貴方はそうで、私はこう(成人設定)
例えば、と榛名は口を開いた。
「例えばな、お前のダメなところは、この前、お前のわがままでぶどう狩り行っただろ。人に車ださせて、日帰りで。こっちは朝からそれなりの距離運転して疲れてんのに、帰りのこと考えると、そりゃメンドーでたまんねーのに、お前はテンション低いだのノリが悪いだの、煩かったよな。そもそもお前は三連休の真ん中で、オレは前日仕事だったわけ」
「あー、うん。それで?」
「その上お前、帰りにワイナリー寄らせて、人が車運転するから飲めねーつっつーのに、ちょっと酔っ払って、車乗ってすぐに爆睡するし、行きはそりゃ、ずっとペラペラ喋っててウザいとか思ってたけど、帰りは静かで腹が立つってどんなんだよオマエ」
「榛名はわがままですね」
「そうじゃねえ!」
高校の頃みたいに声を荒げて、彼が何を伝えたいのかがわからない。いや、わかってるんだけど。どうしてこんな話になるんだろ。

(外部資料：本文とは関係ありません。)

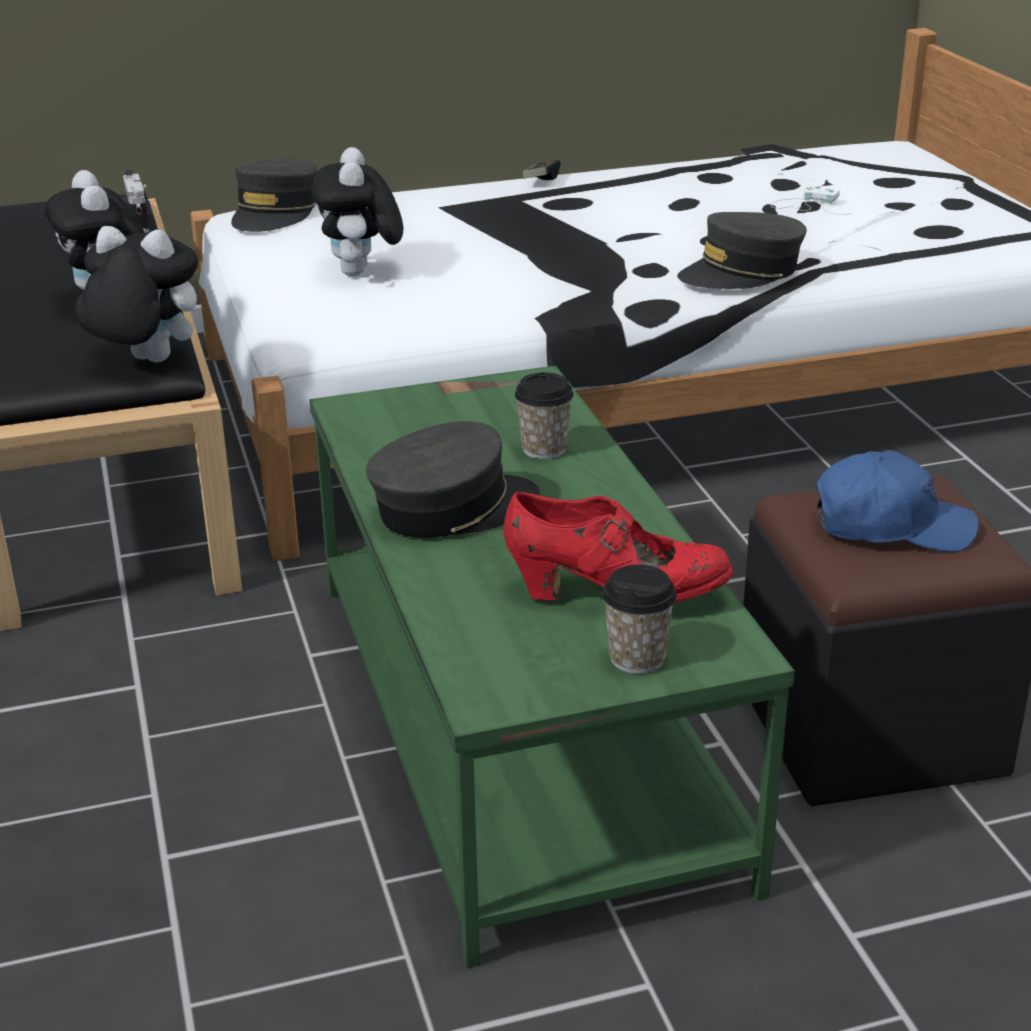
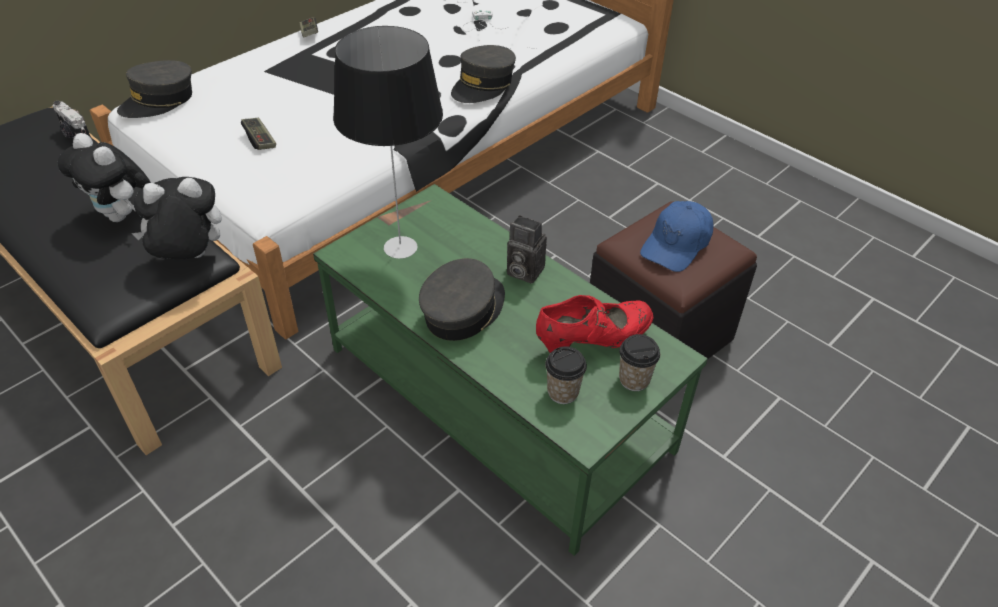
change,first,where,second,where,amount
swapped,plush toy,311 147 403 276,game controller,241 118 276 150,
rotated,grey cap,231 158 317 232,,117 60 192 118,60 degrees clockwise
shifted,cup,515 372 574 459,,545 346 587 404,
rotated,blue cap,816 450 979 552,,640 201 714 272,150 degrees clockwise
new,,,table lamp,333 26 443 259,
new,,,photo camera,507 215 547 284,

「で、それがどうしたの。どうしてそんな話になったの」
「いや、だから」
「そんなに嫌ならプロポーズっておかしいじゃん」
「そういやそうだな。ってちげーよ、ちゃんと話し聞け。つーかなんでプロポーズ……」
「ありがちな、『こんなお前の面倒見れるのオレだけだから』みたいな内容ならプロポーズは断る」
「なにそれひっでえ」
「そういう風にされるのが好きなどMなので、結婚してくださいなら受けるけど」
「そんな情けないプロポーズねえだろ」
「嘘だよ」
そう言って、ため息をつきながら、ソファーに深く腰を掛けなおす。
榛名はそんな私を呆れたような顔をして黙って見ていた。
正直に言おう。私はホントは、彼の言いたいことなんてわかってる。
バカだなーって、そんなことわざわざ言わなくてもいいのに。って思ってる。
「そんなワガママ言えるのも、こんな冗談言えるのも榛名だけ。だから結婚してくれませんか」
「ありえねえ、おかしいだろ」
「これがかっこいいプロポーズです。わかったかな」
「かっこよくねーっつの。ホンット、お前って空気読まないよな」
答えも言わないまま、ノーコンが指輪のケースを投げてよこすので、私はそれを慣れた手つきでキャッチする。
「前置きなんていらないんだよ、榛名」
「あのなあ」
「私は昔っから、結婚相手は榛名以外にありえないなって思ってるんだからさ」
「そういう問題じゃねーっつの。大体、付き合い始めの時、雰囲気考えないプロポーズは嫌だっつったのオマエだろ」
「そうだっけ? でも、まあ、榛名がどんなワガママ言われても、結局許しちゃうのは私だけだってのはわかってるから」
「っと、オマエ、それ」
普通自分で言わねーよ。と、言いつつも図星を突かれて照れる榛名は本当に可愛いもので。
「ね、前置きなんていらないでしょ?」
2013/01/13
珍しく上手なヒロインを書きたくなった。でも、多分ベタ惚れなのはヒロインの方なんだと思う。